The system supports three main loop types:

  • Standard position loop
  • Dual-feedback position loop
  • Velocity loop

The softMC sends position and velocity commands each motion bus update cycle. Loop selection is made in the drive and has little affect on the operation of the softMC.

Standard Position Loop

Position loop is the standard operating mode of the system. For position operation, set the position loop gain to a value greater than zero.

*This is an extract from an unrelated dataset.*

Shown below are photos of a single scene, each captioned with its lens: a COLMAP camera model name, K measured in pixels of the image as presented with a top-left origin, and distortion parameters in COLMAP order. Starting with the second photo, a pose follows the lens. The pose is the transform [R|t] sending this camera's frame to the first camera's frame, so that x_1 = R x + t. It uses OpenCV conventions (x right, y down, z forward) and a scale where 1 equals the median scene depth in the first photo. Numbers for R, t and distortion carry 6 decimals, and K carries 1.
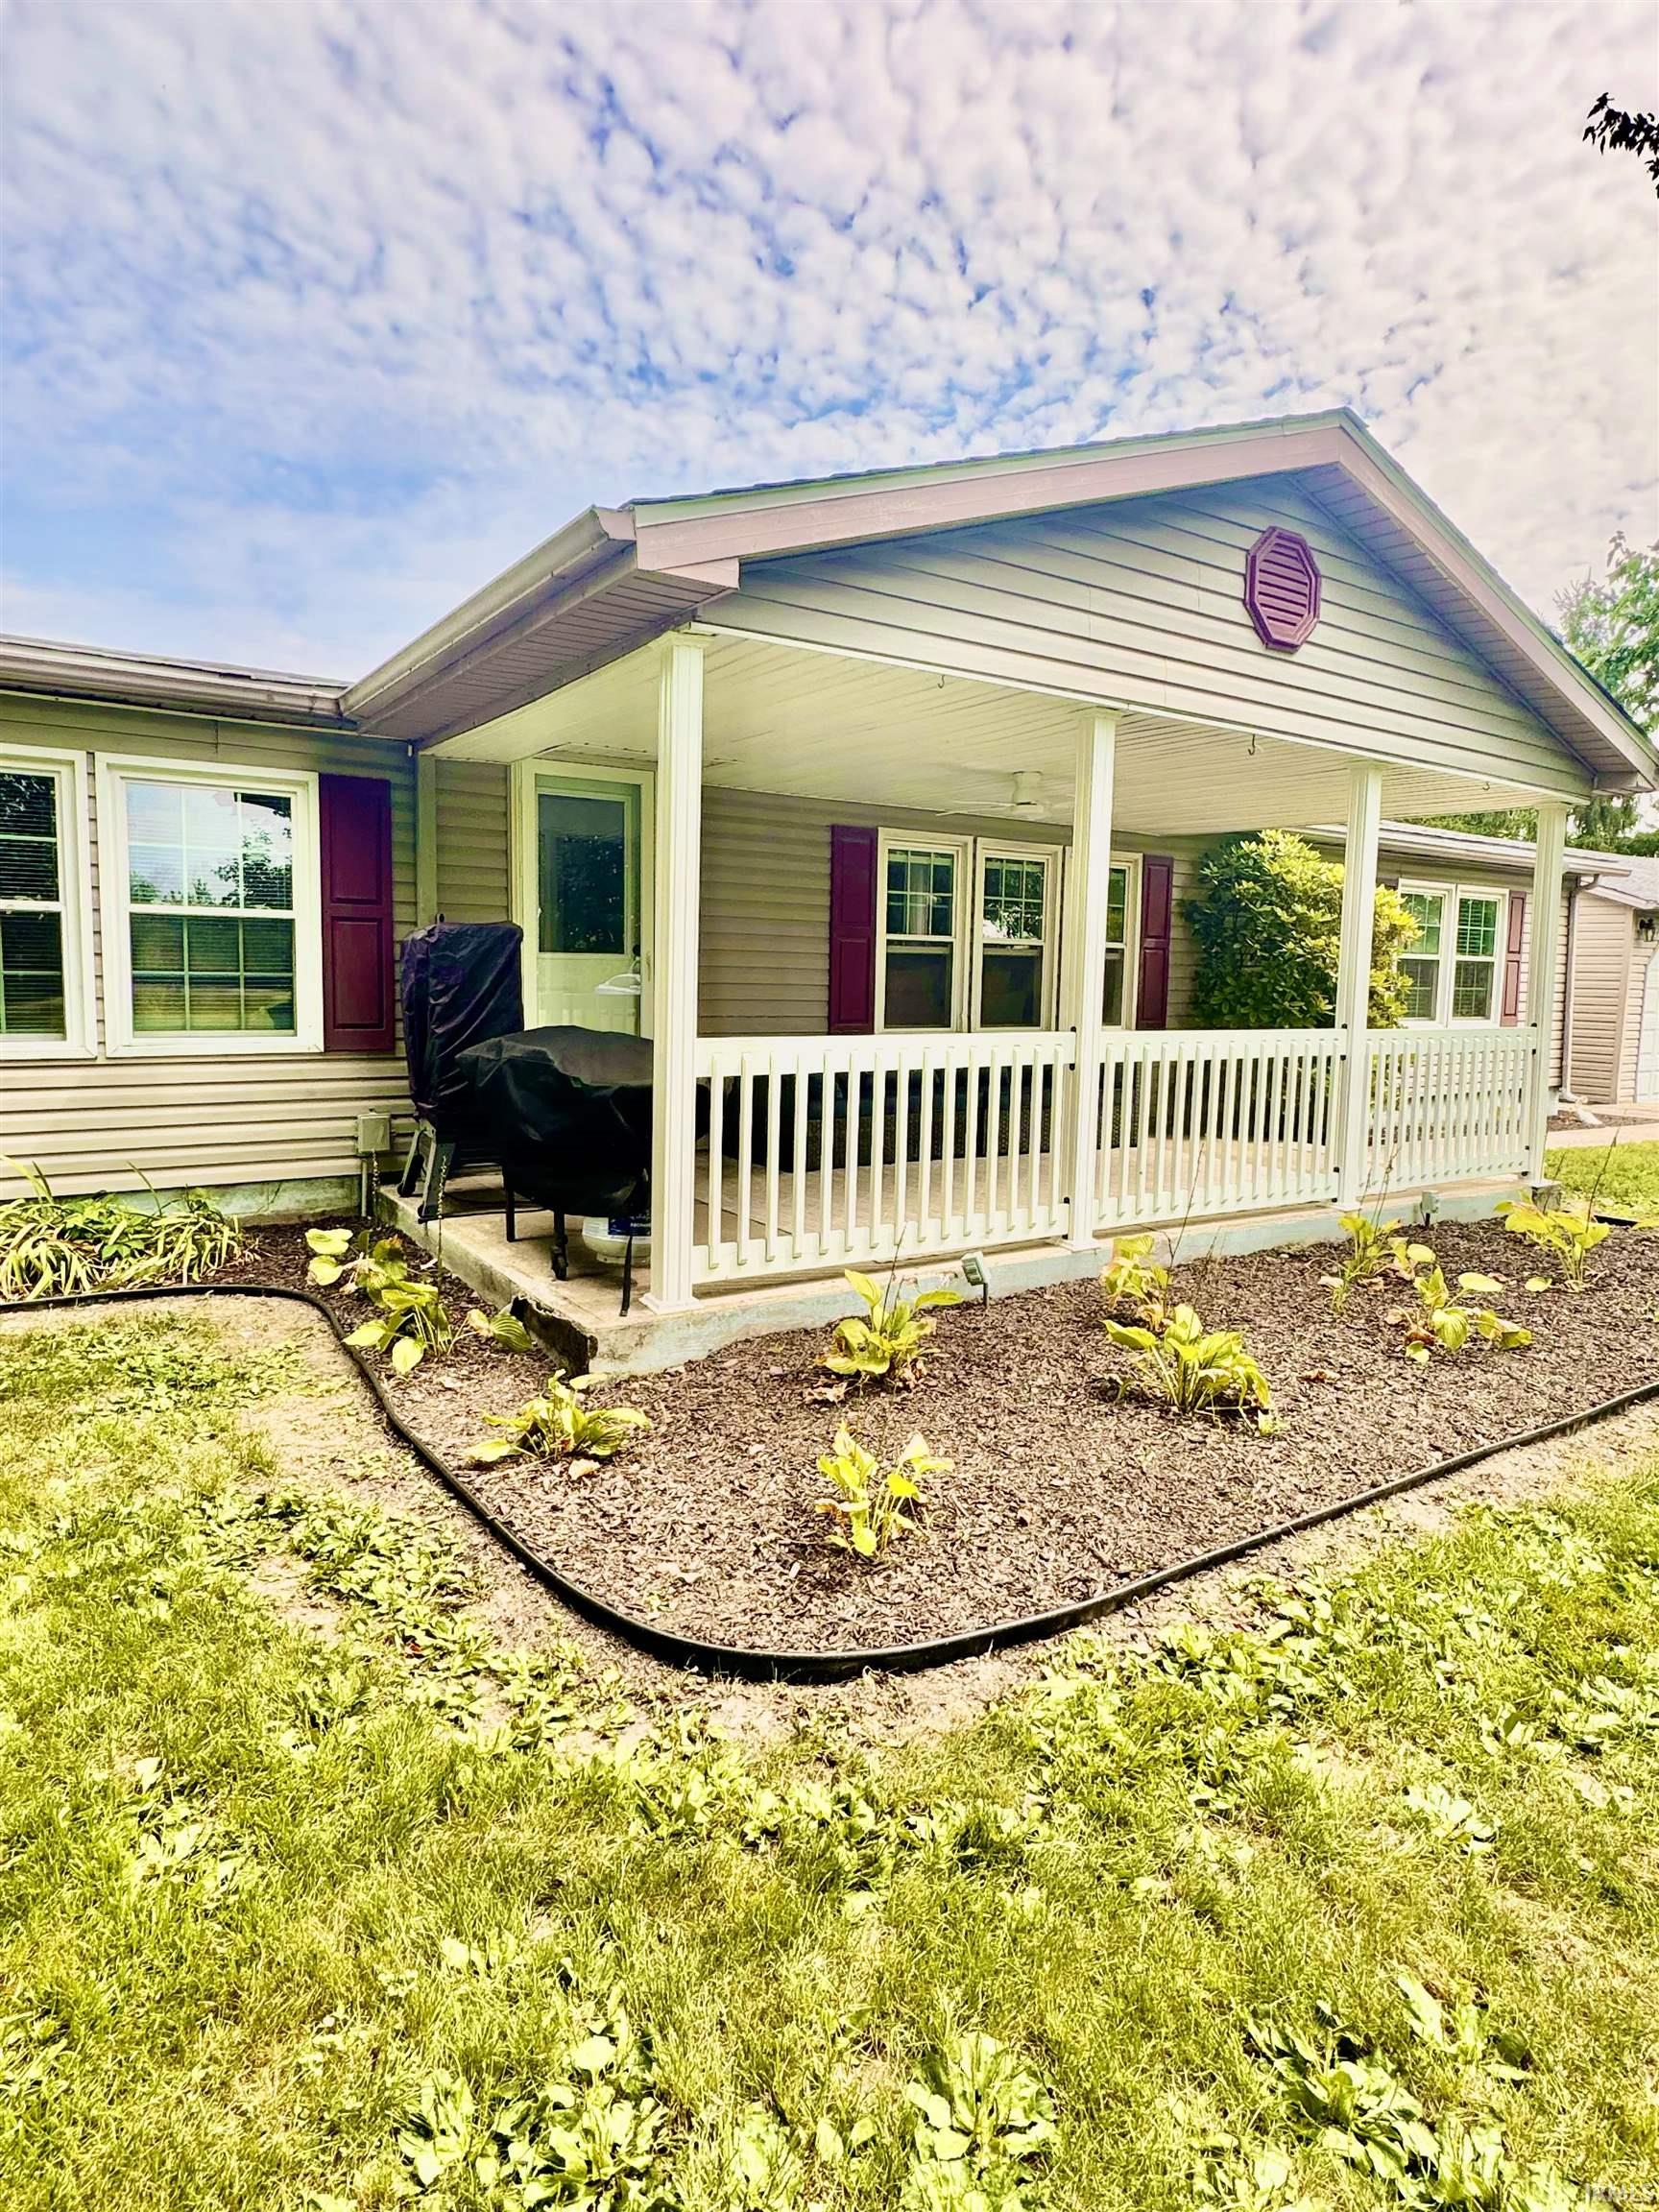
lens RADIAL K [[1216.2, 0, 829.1], [0, 1216.2, 1062.1], [0, 0, 1]] dist [-0.000604, 0.001321]
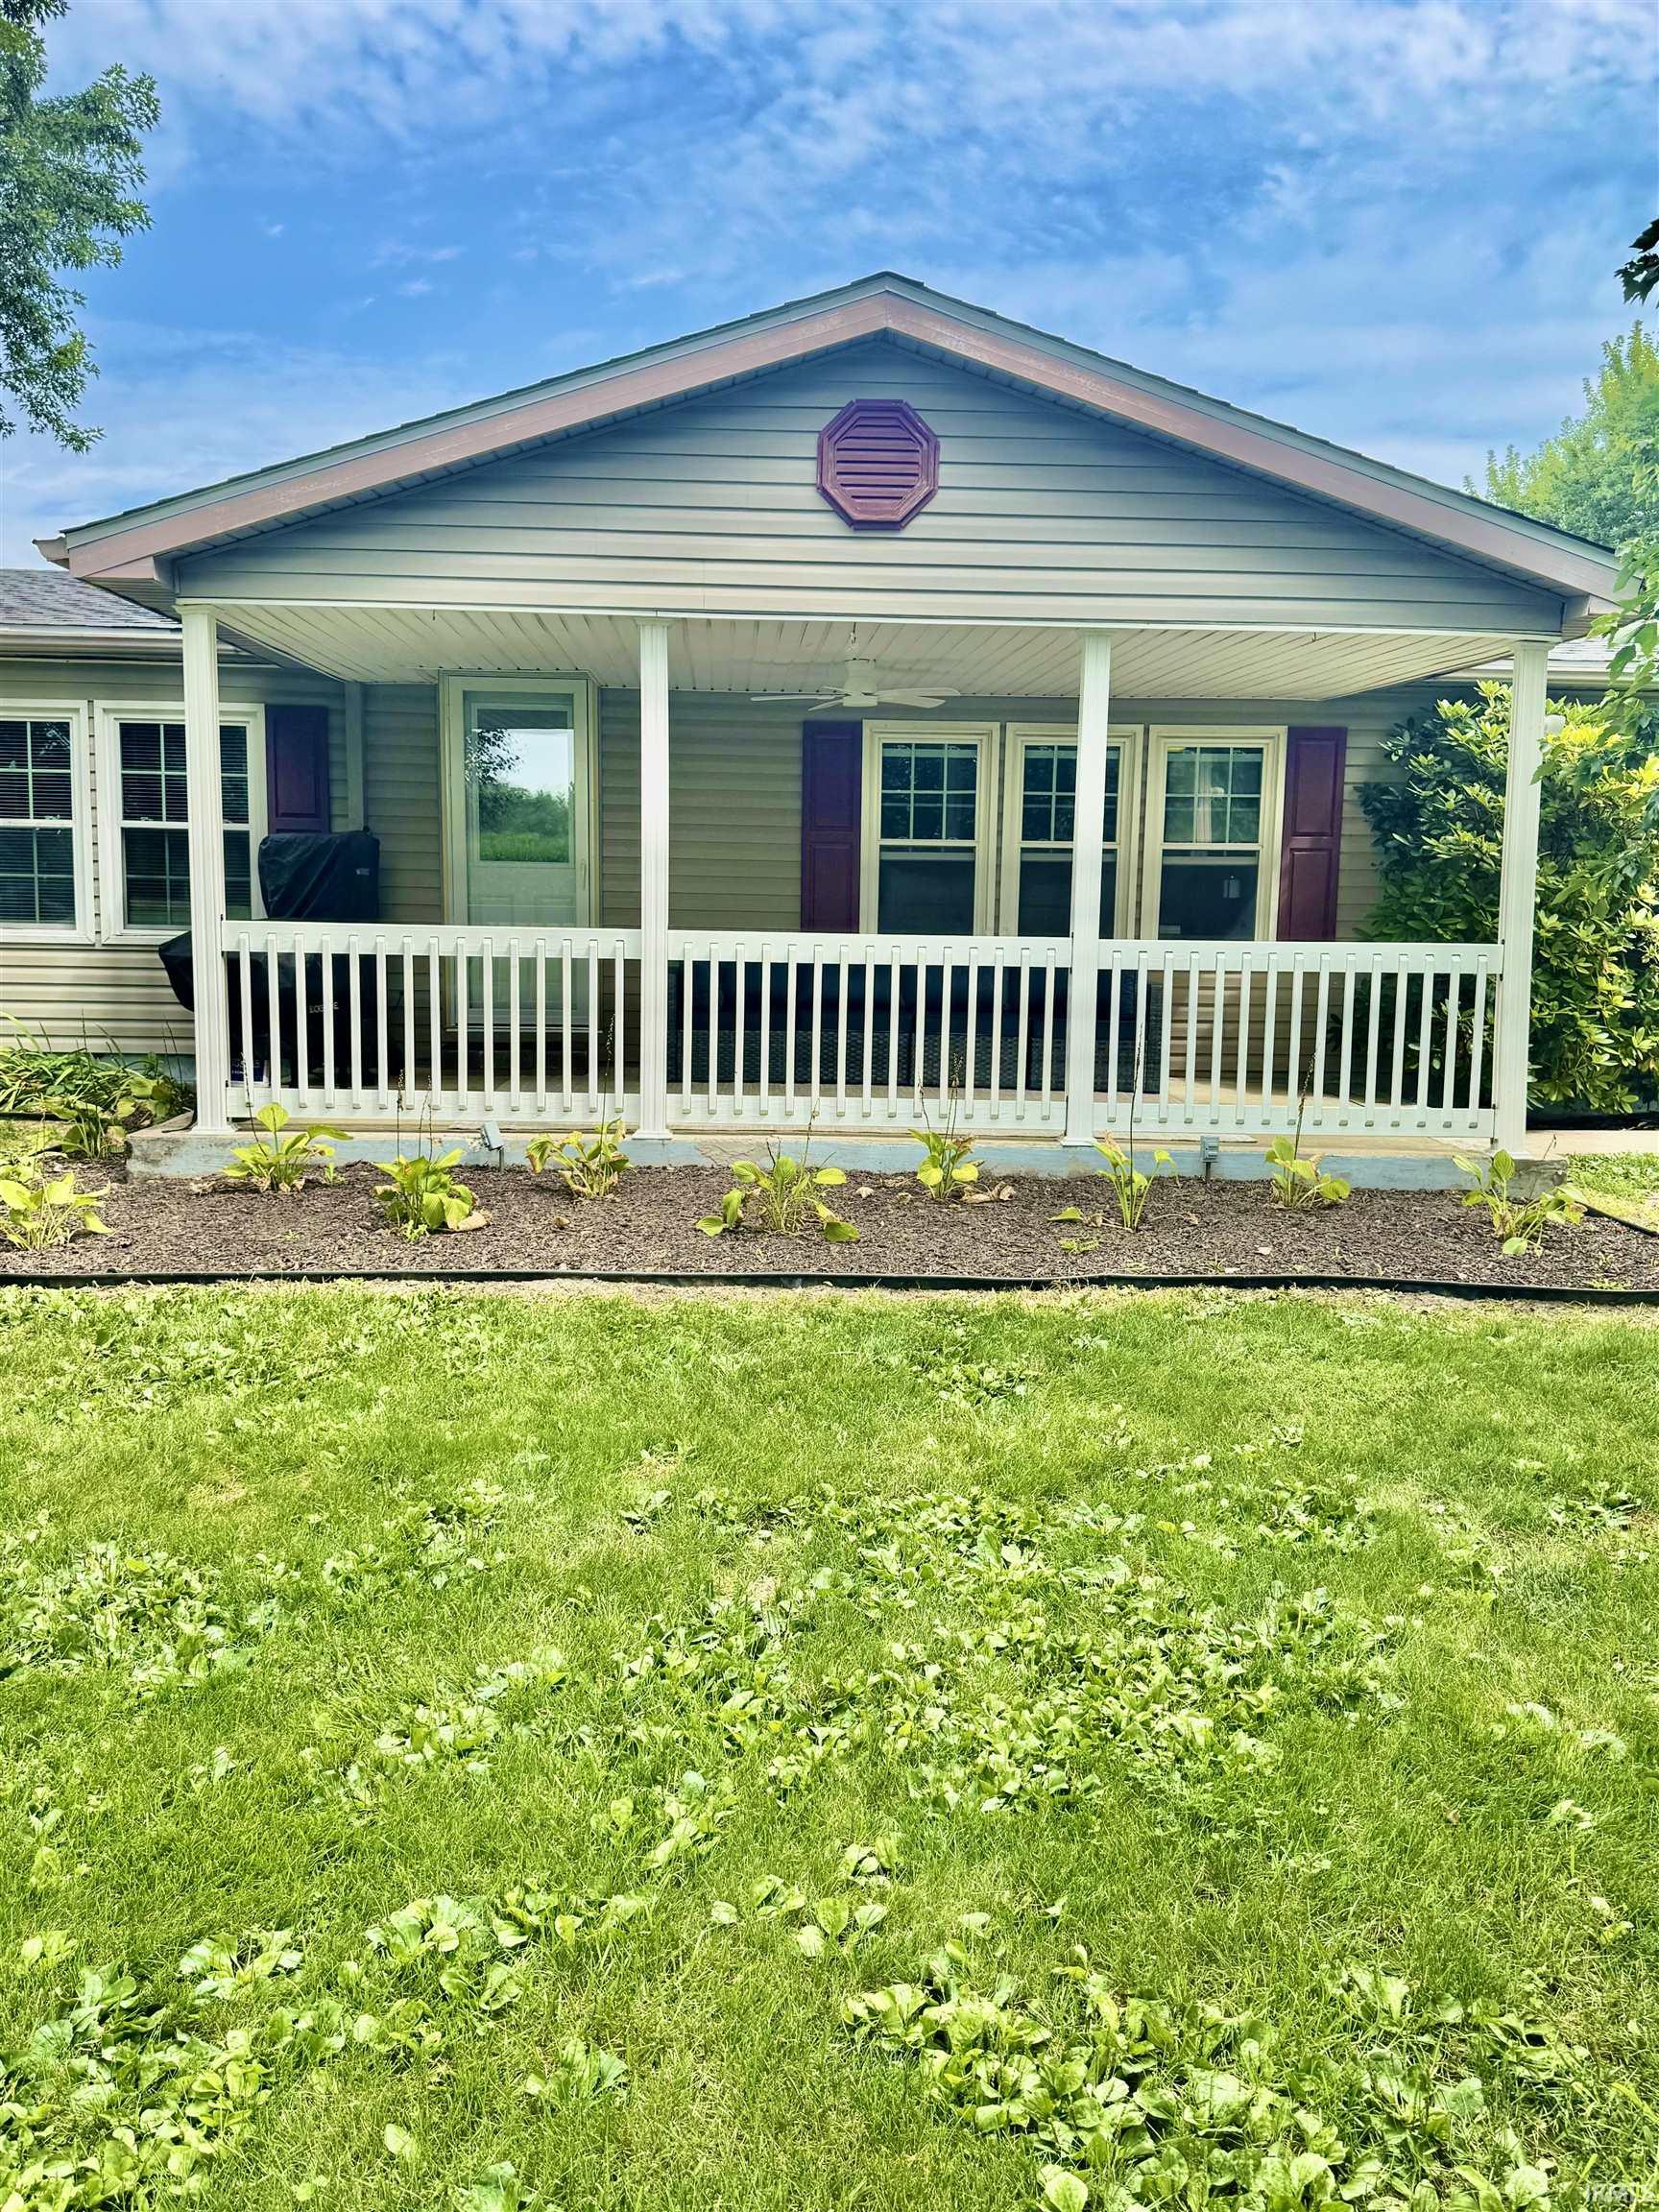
lens RADIAL K [[1818.6, 0, 829.5], [0, 1818.6, 1106.0], [0, 0, 1]] dist [0.153125, -0.188787]
pose [[0.858934, 0.052174, -0.509421, 0.691208], [-0.038245, 0.998554, 0.037784, 0.041509], [0.510656, -0.012971, 0.859688, -0.179480]]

Dual-feedback Position Loop

Dual-feedback position loop compensates for non-linearity in mechanical systems (inaccuracy from gears, belt drives, or lead screws, or backlash from gears and lead screws). Dual-feedback position loop adds a second feedback sensor (usually a linear encoder) to the system so the load position is directly determined. Unfortunately, the load sensor cannot be the sole feedback sensor in most systems. Relying wholly on the load sensor usually causes machine resonance that severely affects system response.Dual-feedback position loop compromise: uses the load sensor for position feedback (accuracy is critical)and uses the motor sensor for velocity feedback (low compliance required). This is the dual-feedback position loop shown below.

loopdig1.JPG

The additional hardware for dual-feedback position loop is a second encoder connected to the drive which is running dual-feedback position loop. The softMC does not close the servo loops and is not directly involved in dual-feedback position operation loop. In effect, the softMC is unaware that the drive is operating in dual-feedback position loop. However, when setting up the feedback system, you must configure your units for the external encoder, not the motor feedback device. In addition, you must also instruct the softMC to monitor the external encoder for position error. <axis>.FEEDBACK. For example:

A1.Feedback = External 'Set the axis feedback to the load

Velocity Loop

For some applications, the motor must be under velocity loop control. Maintaining a position is not important. The advantage is that the motor is more responsive (typically 3 to 5 times faster in settling time). When you configure an axis for velocity loop, you more or less fool the drive by setting gains to disable the position loop. You need to set the position loop gain to zero and the feed-forward gain to 100%. This produces the following servo loop:

loopdig2.JPG

Since position error can accumulate significantly in velocity loop, it is best to configure the system to have such a large maximum position error that it never realistically generates an error.